A further impediment to recovery in Liberia has been the failure of donors to meet the pledges they made in February. Klein urged donors to fulfill their commitments when he met the U.N. Security Council in New York two weeks ago and reiterated that message during his presentation in Washington, noting that only a small portion of the $520 million pledged has been received.

"I need to see the money. We need these pledges fulfilled," he said. "To put in a water system, a 40-inch pipeline into Monrovia [the capital of Liberia] would cost $142 million. To rebuild the electrical grid, which is totally destroyed throughout the country, that will be $65-$70 million. And it goes on and on."

Some problems, such as the overcrowded penal institutions, have been particularly difficult to address because donors have little interest in paying for new prisons, he said, while some programs, such as those to protect the environment, are well intentioned but do not meet Liberians' basic needs.

Klein urged the international community to focus on programs that improve the quality of life for Liberians. "People have to survive. They have to eat and they have to have drinking water. Those are the first concerns," he said.

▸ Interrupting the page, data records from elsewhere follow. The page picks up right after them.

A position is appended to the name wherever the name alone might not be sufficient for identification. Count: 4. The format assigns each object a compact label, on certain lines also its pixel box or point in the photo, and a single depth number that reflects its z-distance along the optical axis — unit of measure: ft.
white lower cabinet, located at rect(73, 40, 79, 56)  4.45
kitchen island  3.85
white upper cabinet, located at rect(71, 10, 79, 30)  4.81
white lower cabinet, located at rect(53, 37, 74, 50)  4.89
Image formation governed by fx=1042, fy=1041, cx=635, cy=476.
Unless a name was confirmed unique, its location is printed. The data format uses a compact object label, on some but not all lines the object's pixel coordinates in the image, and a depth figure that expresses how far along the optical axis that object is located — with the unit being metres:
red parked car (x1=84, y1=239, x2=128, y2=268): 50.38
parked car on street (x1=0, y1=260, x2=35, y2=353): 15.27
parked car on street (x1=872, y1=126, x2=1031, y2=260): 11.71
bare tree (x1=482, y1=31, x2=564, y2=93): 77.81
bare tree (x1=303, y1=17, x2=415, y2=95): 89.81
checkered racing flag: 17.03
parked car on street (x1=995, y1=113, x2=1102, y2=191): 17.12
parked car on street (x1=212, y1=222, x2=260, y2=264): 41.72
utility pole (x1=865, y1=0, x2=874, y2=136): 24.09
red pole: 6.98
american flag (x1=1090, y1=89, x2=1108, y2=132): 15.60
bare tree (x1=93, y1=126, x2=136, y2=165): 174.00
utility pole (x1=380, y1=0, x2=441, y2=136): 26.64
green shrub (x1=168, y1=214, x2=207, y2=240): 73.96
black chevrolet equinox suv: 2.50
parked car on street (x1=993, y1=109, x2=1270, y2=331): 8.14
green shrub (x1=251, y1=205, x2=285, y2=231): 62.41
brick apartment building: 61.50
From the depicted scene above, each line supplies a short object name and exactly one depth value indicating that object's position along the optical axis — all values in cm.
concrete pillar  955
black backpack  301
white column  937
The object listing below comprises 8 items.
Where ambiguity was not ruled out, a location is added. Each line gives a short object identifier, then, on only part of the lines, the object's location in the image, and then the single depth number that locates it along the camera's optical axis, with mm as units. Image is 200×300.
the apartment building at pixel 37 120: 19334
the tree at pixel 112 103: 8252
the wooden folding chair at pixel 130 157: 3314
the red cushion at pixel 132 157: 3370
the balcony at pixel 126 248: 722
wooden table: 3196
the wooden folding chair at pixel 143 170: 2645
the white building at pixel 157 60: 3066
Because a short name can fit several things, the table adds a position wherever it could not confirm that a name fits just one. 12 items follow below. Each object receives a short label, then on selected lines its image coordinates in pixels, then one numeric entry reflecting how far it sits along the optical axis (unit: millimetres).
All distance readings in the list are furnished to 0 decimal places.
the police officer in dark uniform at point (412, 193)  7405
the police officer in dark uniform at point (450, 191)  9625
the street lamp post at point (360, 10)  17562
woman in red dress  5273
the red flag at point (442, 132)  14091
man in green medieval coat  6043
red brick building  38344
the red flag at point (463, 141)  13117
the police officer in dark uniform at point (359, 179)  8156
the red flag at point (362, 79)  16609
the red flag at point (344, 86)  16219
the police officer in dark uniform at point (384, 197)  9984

Despite the slow flow of aid to Liberia, a number of specific improvements have been made, Klein noted. Two courts are up and running, a civilian police academy is due to open in July, a 911 emergency phone system has been set up, and 19 prison wardens have been trained. An FM radio station is broadcasting nationwide and a free press has been established, with 25 newspapers and two Monrovia-based television stations.

Major challenges still remain, including the creation of a strong judiciary, which will be particularly crucial to the nation's future economic growth, Klein said. "We will not have foreign investment, obviously, until foreign investors are convinced that there's a safe and secure environment, that a lawsuit can be adjudicated properly."

Finding jobs for former combatants and the nation's large youth population is also critically important, he noted. The United States is sponsoring a nearly $28 million job-creation program inspired by the Civilian Conservation Corps, which gave jobs to unemployed Americans during the Great Depression. The new program will assist 20,000 people, including 10,000 ex-combatants. Specific reintegration programs have also been created for women, children, and youth.